## PASSAGE
------------------------------------------------------------


    Pretty much.

    ...the Forbes story makes the case that details of the recent Cogent vs. Sprint fight argue for exactly the opposite: keeping the Internet backbones free of government meddling.

    It is, in fact, inconceivable that Forbes would make any other case. Ideology predetermines their arguments, and in this case, the ideology at work is a sort of economic anarchism that, quite frankly, has been completely discredited by the current state of affairs in the US economy. Not all regulation is "government meddling"; some of it is necessary to protect consumers -- and often even vendors -- from dishonesty and short-sighted greed that is often harmful in the long run to the miscreants themselves.

    It is at least mildly ironic that the proponents of economic anarchism are often simultaneously proponents of a hardline law-and-order position in other areas of law.

    --
    Proud member of the Weirdo-American community.
  5. Re:Actually, it was by rho · · Score: 3, Insightful

    Had the federal government responded initially by cutting taxes and spending, lowering trade barriers and streamlining regulation, it probably would have been just a very bad recession.

    Or they could have done nothing at all. One of the most helpful things for the business environment is stability. Knowing exactly what the government is going to do, because that's what it has always done, relieves a business from expending capital on adjusting to changing conditions.

    Of course, no government would ever have done nothing, as the citizens wouldn't have stood for it. But, so long as we're spinning moonbeams...

    --
    Potato chips are a by-yourself food.
  6. While we're on analogies: by Ungrounded+Lightning · · Score: 5, Insightful

    You can't spend your way out of a bad economic cycle; that's like drinking more beer as a solution to a hangover.

    While we're on analogies: Government stimulus packages don't - because the money they hand out has to come from somewhere. That somewhere is either additional money they tax away (typically from the most productive - the ones they were trying to "stimulate") or by "printing" (or equivalent) new money which gets its value by pulling value out of the money already out there. And the government handling of this money has costs. The stimulus is always less than the stifling.

    So government "economic stimulus" is like trying to lengthen a blanked by cutting a strip off one end and sewing it onto the other. The blanket not only ends up no longer, but even a bit shorter.

    (If not for that loss it would be like daylight savings time. B-) )

    For more on this see the broken window falacy.

------------------------------------------------------------

## WORK TASK 1
From the comment thread, echo the part starting at "6. While we're" and ending at "to a hangover.".
## WORK TASK 2
According to the comment thread, what is one of the most helpful things for the business environment?
## WORK TASK 3
Go on with the comment thread about government economic policy from the point where it stops.

## GIVEN ENTRIES
------------------------------------------------------------

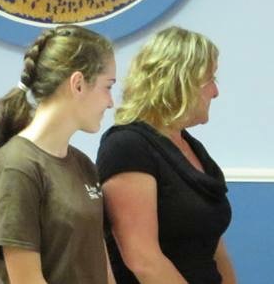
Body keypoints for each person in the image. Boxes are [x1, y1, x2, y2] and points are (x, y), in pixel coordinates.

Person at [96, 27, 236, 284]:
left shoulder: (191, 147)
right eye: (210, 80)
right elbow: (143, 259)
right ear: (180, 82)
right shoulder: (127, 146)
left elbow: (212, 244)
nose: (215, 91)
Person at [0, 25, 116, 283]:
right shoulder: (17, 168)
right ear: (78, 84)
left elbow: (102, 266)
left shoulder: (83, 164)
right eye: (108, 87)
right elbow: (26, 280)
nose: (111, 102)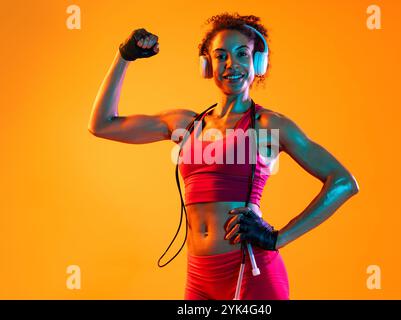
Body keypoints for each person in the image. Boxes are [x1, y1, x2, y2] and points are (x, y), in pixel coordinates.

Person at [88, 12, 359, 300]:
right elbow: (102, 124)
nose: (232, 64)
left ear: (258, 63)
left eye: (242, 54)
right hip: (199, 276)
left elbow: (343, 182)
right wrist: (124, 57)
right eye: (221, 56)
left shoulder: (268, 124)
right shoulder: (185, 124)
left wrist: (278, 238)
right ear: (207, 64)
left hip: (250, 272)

------------------------------------------------------------

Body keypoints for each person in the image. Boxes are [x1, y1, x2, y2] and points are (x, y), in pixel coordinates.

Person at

------------------------------------------------------------

## OUTPUT 1
6. While we're on analogies: by Ungrounded+Lightning · · Score: 5, Insightful

    You can't spend your way out of a bad economic cycle; that's like drinking more beer as a solution to a hangover.

## OUTPUT 2
Stability.

## OUTPUT 3
    --
    Bantam Dominique roosters crow a four-note song. Once you've heard it as "Happy BIRTHday" you can't NOT hear it that way
  7. Network neutrality by thule · · Score: 3, Insightful

    This is Forbes, after all. According to Forbes, the Great Depression was proof of the need for less government regulation.

    How would government regulation help in this case? Peering has to make economic sense for both parties or they wouldn't do it. All that happens after peering is broken is that the routers are reconfigured to send traffic over their transit links instead of the peer links. Ultimately, customers are not hurt (except for downtime because of an unplanned link outage).

    The government has no business inserting itself into this agreement. The government is not in the business of understanding the economic conditions that provoke peering agreements.

    I recall reading an article a few years ago about how Yahoo gets approximately half of it's total bandwidth for free. It makes economic sense for content providers to peer with content consumers. This is where the net neutrality thing breaks down. Large content providers make sure they create links that make sure their content gets to eye balls quickly. The smaller content providers don't get this privilege unless they use content caching services or they find a co-lo that has a network with plenty of peering agreements already in place. Is it unfair? Yeah, so? That's how the chips fall.

    If Verizon finds out that enough of their customer traffic is destined to Cogent, it only makes sense for them to peer. Both Cogent and Verizon have a huge number of peering agreements and I wouldn't be surprised if not having this agreement in place really makes that much of a difference to either one of them.